Developer Tools

Company-wise memory in Amazon Bedrock with Amazon Neptune and Mem0

TrendMicro's chatbot now remembers everything about your company using Amazon Neptune and Mem0.

Deep Dive

AWS has unveiled a new "company-wise memory" system for Amazon Bedrock, developed in collaboration with cybersecurity giant TrendMicro and memory platform Mem0. This architecture solves a critical enterprise AI problem: how to give chatbots persistent organizational knowledge while maintaining conversation context. The system integrates Amazon Neptune's knowledge graphs (storing company relationships and processes) with Mem0's memory management (handling both short-term conversational context and long-term persistent knowledge). Amazon Bedrock orchestrates the entire workflow, allowing AI agents to retrieve and apply this layered contextual information during inference.

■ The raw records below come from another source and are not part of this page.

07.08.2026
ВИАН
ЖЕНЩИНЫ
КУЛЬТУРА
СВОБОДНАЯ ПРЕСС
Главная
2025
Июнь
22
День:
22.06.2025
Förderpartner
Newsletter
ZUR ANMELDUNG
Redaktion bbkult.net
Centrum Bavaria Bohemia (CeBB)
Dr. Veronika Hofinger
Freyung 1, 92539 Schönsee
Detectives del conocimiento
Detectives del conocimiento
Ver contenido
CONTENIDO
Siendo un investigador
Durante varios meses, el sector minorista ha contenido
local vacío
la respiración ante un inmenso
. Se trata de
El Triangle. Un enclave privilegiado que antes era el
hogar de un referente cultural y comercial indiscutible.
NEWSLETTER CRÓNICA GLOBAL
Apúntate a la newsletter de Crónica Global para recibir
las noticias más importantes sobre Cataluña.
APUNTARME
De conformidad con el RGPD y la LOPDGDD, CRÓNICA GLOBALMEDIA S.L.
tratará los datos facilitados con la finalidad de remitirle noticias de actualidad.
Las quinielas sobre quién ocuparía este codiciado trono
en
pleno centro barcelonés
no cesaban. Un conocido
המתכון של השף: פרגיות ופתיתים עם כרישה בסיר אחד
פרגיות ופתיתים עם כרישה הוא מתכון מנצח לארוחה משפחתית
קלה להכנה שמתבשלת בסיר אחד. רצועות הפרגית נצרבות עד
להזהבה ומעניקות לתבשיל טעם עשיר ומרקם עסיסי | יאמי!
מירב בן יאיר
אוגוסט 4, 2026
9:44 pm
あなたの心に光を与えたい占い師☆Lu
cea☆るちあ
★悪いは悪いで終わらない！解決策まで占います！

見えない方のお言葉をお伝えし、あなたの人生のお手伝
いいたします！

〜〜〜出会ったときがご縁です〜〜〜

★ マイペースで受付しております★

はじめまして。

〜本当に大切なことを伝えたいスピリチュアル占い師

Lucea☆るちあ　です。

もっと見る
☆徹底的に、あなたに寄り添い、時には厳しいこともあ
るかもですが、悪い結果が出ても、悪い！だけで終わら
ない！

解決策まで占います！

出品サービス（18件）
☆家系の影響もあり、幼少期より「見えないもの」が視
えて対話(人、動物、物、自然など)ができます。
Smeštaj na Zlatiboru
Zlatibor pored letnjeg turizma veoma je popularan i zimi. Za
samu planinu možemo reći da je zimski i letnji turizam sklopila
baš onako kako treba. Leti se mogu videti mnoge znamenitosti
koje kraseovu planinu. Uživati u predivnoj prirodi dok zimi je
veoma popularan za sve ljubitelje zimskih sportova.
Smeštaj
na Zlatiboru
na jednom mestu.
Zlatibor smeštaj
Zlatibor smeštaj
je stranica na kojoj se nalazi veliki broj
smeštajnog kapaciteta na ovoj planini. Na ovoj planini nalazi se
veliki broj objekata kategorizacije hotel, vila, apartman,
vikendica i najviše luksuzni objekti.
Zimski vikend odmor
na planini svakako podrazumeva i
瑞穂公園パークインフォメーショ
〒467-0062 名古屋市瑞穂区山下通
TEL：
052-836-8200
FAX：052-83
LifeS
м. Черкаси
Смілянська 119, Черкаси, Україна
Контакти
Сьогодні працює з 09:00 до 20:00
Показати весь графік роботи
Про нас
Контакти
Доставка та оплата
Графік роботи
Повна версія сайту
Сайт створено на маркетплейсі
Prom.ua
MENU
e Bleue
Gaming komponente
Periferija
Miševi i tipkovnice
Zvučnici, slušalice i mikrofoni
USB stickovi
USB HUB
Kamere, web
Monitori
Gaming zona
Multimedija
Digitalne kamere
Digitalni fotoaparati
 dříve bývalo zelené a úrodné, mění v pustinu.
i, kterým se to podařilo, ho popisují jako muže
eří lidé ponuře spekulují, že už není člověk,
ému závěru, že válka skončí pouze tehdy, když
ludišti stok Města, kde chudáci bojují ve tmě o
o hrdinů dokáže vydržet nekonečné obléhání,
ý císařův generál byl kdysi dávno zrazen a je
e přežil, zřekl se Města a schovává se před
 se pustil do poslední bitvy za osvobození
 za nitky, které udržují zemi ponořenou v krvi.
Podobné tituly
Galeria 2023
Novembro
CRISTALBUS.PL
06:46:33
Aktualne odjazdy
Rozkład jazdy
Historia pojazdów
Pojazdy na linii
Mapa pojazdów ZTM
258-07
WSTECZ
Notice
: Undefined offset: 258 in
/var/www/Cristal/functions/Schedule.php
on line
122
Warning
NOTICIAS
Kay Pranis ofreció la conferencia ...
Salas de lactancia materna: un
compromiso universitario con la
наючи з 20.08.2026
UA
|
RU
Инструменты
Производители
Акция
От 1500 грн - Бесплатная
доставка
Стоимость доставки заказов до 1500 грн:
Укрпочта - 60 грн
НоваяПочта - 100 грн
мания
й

TrendMicro implemented this system for their "Trend's Companion" chatbot to deliver personalized enterprise support. The technical pipeline begins with Claude models extracting entities and potential memories from conversations, which are then embedded using Amazon Bedrock's Titan Text Embedding model. These embeddings are searched against both Amazon OpenSearch Service (for semantic similarity) and Amazon Neptune (for structured knowledge graphs). A dual retrieval strategy ensures both flexible semantic matching and precise structured data access, with reranking models like Amazon Bedrock Rerank or Cohere Rerank prioritizing the most relevant information.

A crucial innovation is the human-in-the-loop feedback system. For each AI response, the system generates a "memory assessment report" showing which specific memories were referenced. Users can approve or reject these mappings—approved memories persist in the knowledge base while rejected ones are removed from both OpenSearch and Neptune. This continuous validation loop ensures memory accuracy and gives enterprises direct control over their AI's evolving knowledge, addressing trust and governance concerns that have hampered previous organizational memory implementations.

Key Points
  • Combines Amazon Neptune knowledge graphs with Mem0's memory management for both structured and conversational context
  • Uses Claude for extraction, Titan for embeddings, and dual retrieval from OpenSearch (semantic) and Neptune (structured)
  • Human feedback loop lets users approve/reject memory mappings, ensuring accuracy and enterprise control

Why It Matters

Enterprise AI can now maintain accurate organizational memory across all conversations, enabling truly personalized support at scale.